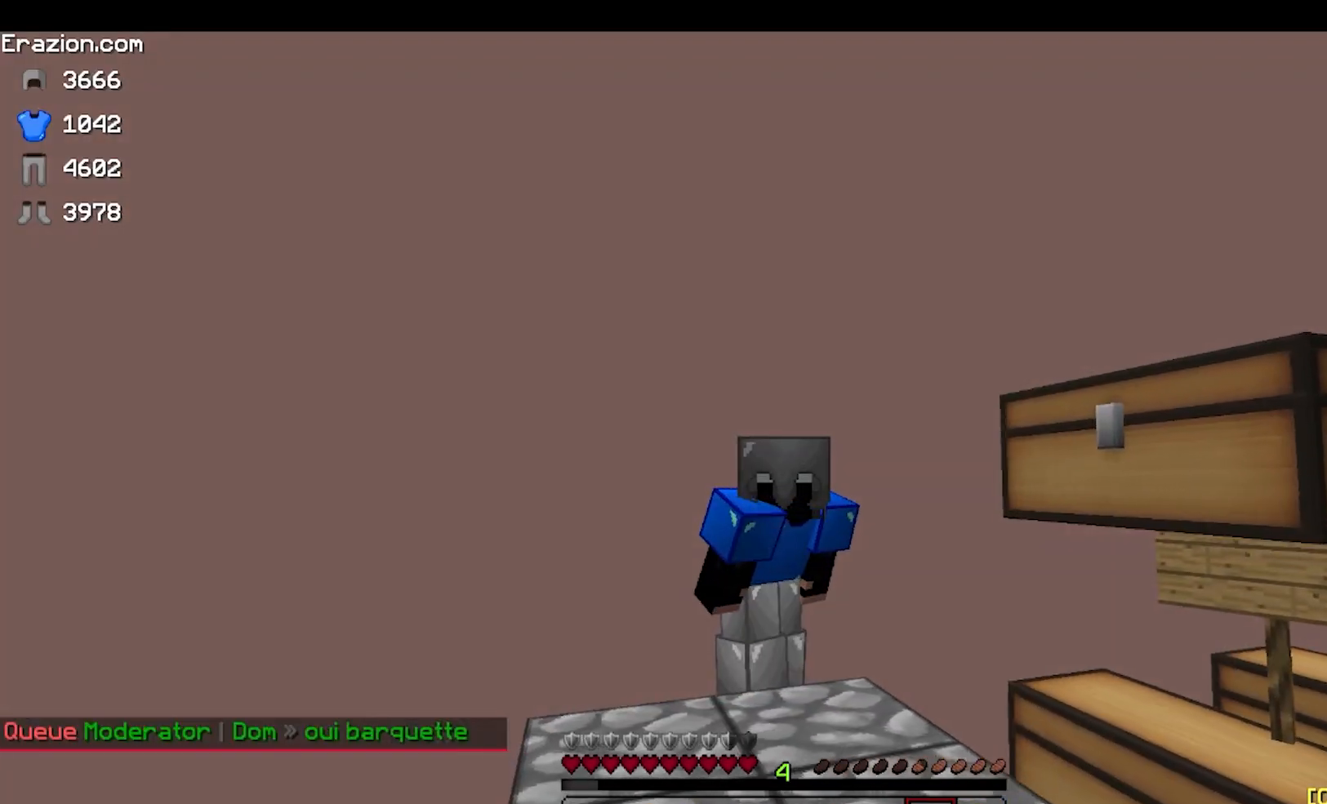
{"keys": [], "mouse": [], "events": []}
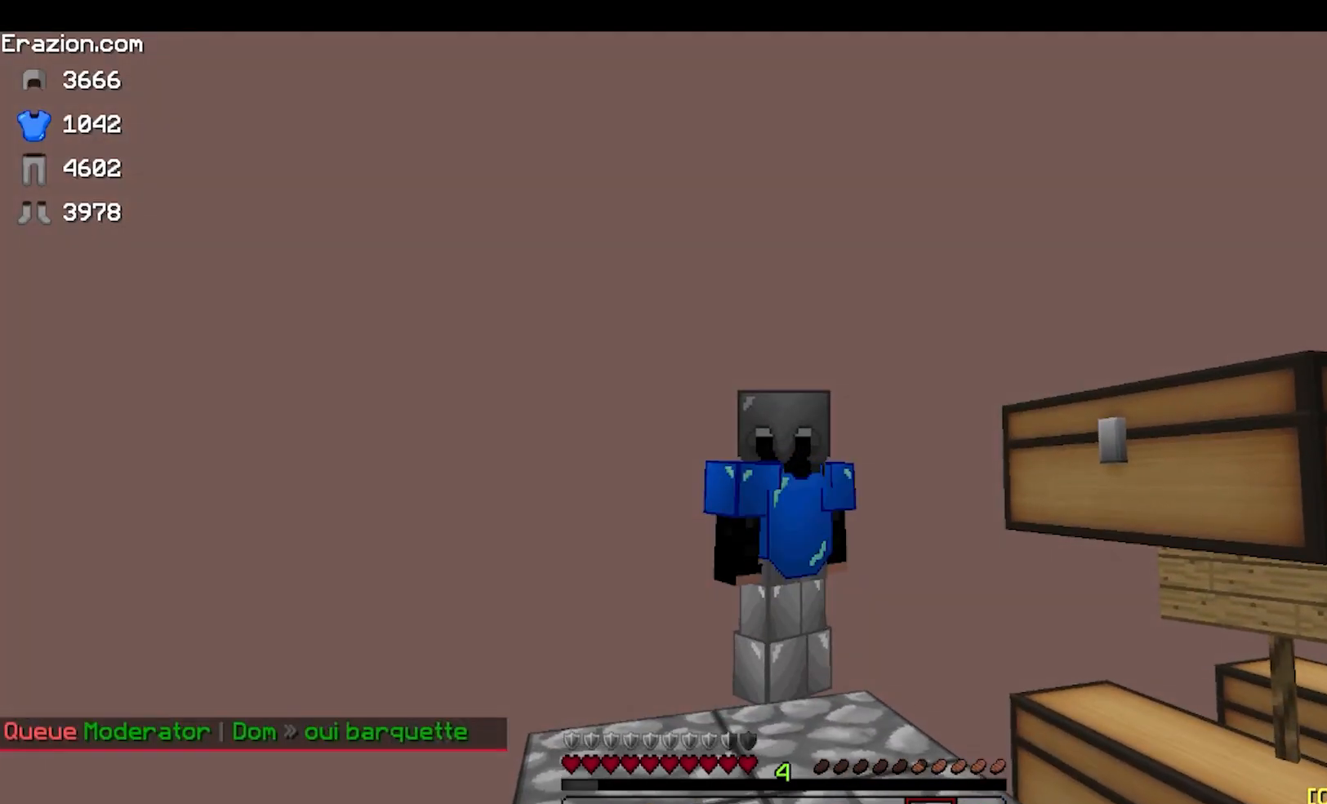
{"keys": [], "mouse": [], "events": []}
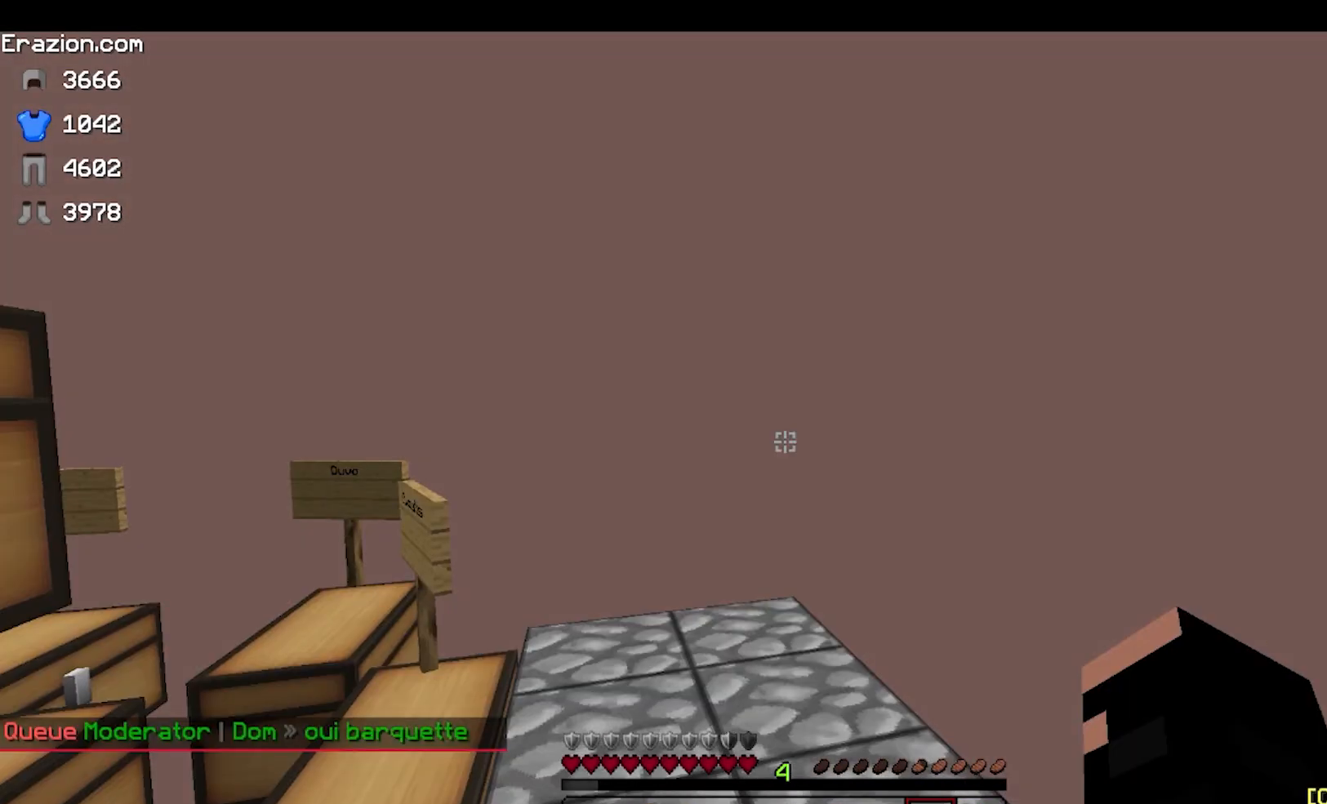
{"keys": ["w"], "mouse": [], "events": [[250, "w", "down"]]}
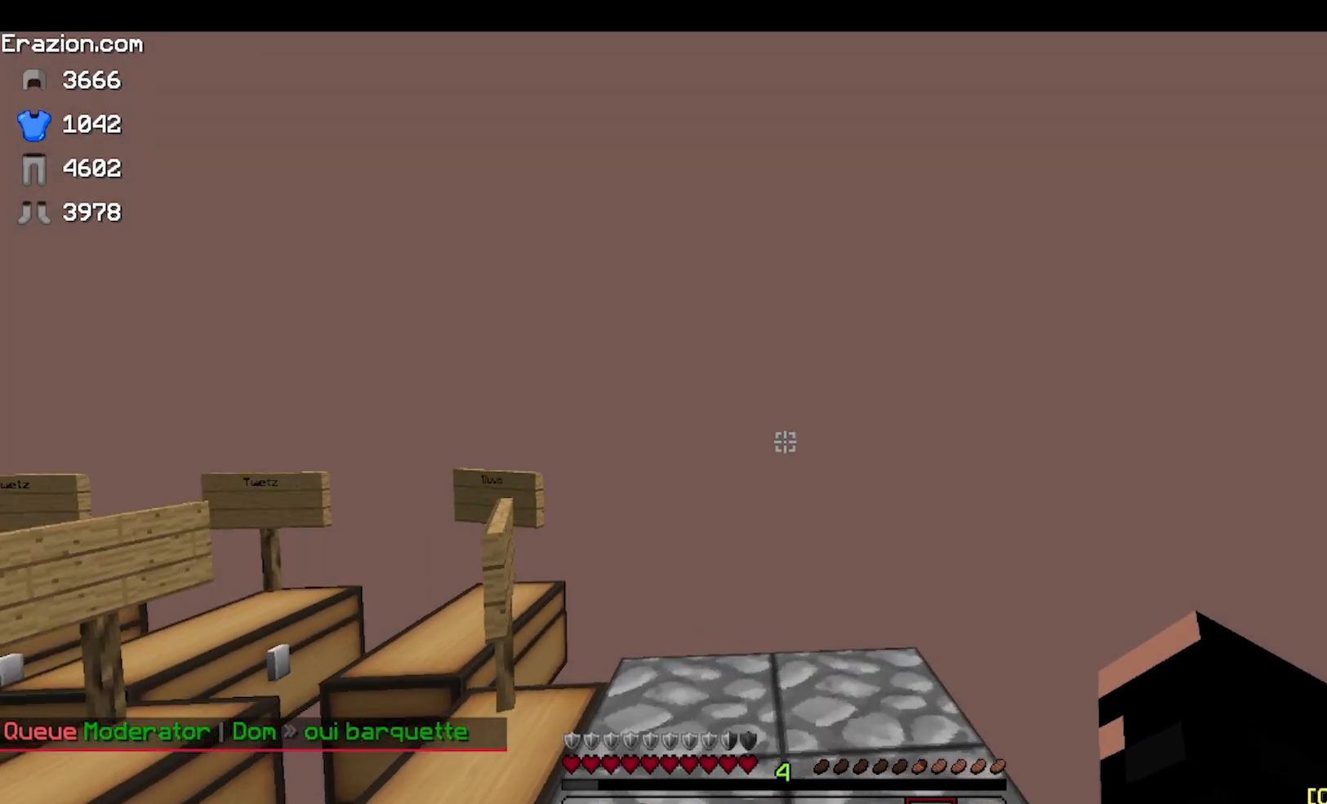
{"keys": [], "mouse": [], "events": [[150, "w", "up"]]}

++++++++

» WHAT YOU NEED TO DO:
Leave out the pictures. Transcribe the rest of the listing above exactly.

» ANSWER SPACE:
{"keys": [], "mouse": [], "events": []}
{"keys": [], "mouse": [], "events": []}
{"keys": ["w"], "mouse": [], "events": [[250, "w", "down"]]}
{"keys": [], "mouse": [], "events": [[150, "w", "up"]]}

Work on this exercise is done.